Estoy terminando de leer el último libro de Philippe Claudel, Bajo el árbol de los Toraya (Salamandra, 2017). Una hermosísima reflexión sobre la vida y la muerte, y cómo vivir (sí, vivir) plenamente ambas experiencias, que en realidad son dos dimensiones de una misma experiencia.
Volveré sobre este libro en otros comentarios. Sus páginas sobre la enfermedad y, en concreto, sobre el cáncer, me han tocado muy hondo: este ha sido un año en el que el cáncer ha estado muy presente.
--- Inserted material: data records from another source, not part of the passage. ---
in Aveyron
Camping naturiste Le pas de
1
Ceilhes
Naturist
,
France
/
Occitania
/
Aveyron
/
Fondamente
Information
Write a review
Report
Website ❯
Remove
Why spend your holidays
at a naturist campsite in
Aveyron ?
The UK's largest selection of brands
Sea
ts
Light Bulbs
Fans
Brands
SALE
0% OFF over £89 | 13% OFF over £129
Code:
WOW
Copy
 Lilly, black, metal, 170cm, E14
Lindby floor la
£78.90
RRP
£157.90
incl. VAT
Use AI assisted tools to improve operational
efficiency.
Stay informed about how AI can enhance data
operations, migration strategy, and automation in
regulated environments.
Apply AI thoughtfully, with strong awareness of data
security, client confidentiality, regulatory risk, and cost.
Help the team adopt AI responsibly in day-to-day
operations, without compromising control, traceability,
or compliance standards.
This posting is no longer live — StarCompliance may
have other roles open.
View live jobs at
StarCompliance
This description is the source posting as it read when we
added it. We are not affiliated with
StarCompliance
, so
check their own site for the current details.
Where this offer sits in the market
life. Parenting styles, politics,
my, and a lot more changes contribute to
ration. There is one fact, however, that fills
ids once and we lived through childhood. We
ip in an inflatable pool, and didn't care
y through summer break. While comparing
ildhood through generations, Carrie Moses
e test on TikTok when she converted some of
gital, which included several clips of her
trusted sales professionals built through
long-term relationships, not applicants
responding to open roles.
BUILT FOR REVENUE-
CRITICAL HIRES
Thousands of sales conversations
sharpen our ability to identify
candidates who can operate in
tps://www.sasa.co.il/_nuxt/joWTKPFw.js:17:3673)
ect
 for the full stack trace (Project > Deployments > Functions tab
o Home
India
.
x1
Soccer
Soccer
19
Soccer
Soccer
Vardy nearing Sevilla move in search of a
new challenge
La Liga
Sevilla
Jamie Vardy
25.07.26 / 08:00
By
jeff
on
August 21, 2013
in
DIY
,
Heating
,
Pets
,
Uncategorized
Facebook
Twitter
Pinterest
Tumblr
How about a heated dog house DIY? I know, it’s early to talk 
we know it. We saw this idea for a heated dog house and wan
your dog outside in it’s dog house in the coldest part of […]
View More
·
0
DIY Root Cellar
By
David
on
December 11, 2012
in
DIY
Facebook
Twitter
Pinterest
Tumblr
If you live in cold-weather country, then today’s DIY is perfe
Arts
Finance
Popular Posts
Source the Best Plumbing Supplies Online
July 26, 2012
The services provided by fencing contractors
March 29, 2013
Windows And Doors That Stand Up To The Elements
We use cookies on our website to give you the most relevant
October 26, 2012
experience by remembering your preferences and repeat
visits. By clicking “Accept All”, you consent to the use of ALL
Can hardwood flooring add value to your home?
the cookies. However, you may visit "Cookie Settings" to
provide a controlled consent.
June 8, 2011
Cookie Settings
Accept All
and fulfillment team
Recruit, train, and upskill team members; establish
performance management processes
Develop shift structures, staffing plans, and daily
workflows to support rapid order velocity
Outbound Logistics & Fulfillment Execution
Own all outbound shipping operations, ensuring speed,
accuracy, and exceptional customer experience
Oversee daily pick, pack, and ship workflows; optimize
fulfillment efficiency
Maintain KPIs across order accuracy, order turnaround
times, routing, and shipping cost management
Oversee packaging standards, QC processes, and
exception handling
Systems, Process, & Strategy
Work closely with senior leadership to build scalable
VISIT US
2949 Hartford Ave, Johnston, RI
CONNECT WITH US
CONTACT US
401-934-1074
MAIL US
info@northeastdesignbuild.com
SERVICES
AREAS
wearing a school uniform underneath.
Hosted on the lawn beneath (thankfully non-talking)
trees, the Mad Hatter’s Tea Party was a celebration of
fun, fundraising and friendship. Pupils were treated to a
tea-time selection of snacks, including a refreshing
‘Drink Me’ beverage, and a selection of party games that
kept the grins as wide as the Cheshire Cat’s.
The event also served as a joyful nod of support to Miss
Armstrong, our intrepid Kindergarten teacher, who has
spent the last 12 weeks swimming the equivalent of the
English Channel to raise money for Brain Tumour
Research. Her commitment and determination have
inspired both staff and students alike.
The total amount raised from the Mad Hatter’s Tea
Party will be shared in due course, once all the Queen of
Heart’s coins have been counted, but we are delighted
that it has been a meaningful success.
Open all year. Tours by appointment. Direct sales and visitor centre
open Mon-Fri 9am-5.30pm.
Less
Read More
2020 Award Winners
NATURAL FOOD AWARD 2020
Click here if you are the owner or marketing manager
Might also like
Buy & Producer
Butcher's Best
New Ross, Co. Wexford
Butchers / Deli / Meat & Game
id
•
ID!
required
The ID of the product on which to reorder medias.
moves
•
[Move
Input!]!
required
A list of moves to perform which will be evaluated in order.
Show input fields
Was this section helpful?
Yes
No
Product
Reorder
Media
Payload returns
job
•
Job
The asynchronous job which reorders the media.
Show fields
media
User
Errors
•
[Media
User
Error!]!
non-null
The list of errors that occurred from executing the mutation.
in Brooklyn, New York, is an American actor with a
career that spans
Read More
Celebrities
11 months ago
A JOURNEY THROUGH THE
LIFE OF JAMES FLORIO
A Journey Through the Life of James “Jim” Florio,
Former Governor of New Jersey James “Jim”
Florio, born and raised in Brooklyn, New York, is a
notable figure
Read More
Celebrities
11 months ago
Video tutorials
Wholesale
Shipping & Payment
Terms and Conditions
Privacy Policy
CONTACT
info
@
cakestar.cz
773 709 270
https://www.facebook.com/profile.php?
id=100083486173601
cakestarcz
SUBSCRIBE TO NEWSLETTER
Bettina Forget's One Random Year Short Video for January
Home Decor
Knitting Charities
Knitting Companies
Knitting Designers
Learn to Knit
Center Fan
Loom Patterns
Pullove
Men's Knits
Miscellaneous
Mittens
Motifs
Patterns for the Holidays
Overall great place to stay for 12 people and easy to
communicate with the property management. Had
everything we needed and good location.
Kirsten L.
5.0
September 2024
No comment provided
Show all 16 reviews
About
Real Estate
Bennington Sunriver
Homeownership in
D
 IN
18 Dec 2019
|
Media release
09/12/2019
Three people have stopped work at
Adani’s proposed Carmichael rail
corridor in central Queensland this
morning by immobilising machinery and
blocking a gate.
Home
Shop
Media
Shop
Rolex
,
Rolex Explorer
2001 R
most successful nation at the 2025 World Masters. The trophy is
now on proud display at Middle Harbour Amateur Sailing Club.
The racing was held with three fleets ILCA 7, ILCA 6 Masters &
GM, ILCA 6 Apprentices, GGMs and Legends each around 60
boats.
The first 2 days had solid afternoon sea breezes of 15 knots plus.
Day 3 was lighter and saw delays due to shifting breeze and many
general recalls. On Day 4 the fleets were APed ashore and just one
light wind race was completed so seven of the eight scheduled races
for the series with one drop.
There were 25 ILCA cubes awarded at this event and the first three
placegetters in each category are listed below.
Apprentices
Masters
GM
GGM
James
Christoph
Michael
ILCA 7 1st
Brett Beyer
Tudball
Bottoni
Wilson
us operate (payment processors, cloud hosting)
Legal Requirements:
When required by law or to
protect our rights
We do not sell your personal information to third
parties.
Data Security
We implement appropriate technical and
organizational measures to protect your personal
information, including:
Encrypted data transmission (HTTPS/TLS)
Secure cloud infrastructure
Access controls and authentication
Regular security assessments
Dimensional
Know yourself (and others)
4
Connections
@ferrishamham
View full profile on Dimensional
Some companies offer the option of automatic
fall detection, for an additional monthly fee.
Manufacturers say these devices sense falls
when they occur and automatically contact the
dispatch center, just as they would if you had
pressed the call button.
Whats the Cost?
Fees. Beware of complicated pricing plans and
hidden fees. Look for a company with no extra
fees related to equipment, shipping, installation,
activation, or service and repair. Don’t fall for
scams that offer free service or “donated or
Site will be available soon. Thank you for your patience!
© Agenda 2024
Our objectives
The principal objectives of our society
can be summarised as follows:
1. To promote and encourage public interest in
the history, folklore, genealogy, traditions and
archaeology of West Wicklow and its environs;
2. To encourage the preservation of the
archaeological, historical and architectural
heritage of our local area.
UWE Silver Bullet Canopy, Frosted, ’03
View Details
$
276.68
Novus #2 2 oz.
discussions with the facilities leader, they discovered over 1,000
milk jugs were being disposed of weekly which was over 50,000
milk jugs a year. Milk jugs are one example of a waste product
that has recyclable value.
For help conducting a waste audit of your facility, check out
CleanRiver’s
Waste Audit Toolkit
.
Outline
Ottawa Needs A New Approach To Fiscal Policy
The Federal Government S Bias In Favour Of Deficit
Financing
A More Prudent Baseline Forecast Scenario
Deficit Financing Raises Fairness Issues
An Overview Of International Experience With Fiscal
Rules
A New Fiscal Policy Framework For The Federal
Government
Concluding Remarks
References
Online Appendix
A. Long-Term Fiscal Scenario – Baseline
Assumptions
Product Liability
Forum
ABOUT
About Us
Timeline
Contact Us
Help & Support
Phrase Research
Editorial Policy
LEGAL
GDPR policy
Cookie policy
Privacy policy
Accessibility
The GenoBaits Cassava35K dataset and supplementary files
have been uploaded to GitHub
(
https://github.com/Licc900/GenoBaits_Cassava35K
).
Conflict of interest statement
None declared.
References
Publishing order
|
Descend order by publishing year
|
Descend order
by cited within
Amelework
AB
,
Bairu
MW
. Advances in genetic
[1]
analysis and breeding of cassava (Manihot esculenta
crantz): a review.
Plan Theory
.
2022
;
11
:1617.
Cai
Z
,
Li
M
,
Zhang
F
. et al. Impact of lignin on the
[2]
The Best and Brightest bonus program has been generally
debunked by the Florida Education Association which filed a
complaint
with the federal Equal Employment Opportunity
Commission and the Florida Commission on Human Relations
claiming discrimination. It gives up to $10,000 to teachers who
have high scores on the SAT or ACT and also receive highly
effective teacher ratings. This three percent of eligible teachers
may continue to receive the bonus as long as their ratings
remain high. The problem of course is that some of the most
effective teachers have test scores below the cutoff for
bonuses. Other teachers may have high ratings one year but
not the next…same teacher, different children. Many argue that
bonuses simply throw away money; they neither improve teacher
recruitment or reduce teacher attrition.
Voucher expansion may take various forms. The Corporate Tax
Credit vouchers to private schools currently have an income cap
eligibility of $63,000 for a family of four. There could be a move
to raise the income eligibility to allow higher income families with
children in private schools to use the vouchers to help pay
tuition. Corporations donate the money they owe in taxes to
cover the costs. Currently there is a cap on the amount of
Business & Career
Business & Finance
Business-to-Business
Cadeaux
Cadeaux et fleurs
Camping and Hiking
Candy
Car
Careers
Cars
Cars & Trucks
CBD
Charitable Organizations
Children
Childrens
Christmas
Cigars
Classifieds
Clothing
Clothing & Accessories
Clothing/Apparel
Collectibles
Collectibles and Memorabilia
Pero ahora quiero detenerme en una faceta de Claudel que desconocía: su relación con la montaña y con el alpinismo, sobre las que escribe cosas como esta:
El alpinismo no sólo es un deporte, es un deseo de medir la disparidad de las proporciones, tanto espaciales como temporales. [...] Allí abajo, allí arriba, no somos nada. Y nuestros esfuerzos por hacernos la ilusión de que por un breve instante somos los dueños del lugar, con el pretexto de que hemos abierto una vía y alcanzado una cima, dejan indiferentes a las inmensas masas de hielo y piedra ante las que nuestros cuerpos sufren, nuestros dedos se despellejan, nuestros labios se agrietan y nuestros ojos arden.
El alpinismo es una dura lección de filosofía. Siempre he creído que en esos territorios, en relidad "inhumanos", pueden experimentarse en toda su plenitud los sentimientos "humanos" que sostienen y justifican nuestras vidas, milagrosamente liberados del burdo lastre con que los carga el mundo.
Esta mañana, mientras caminaba con dificultad entre la nieve blanda, he pensado en ello.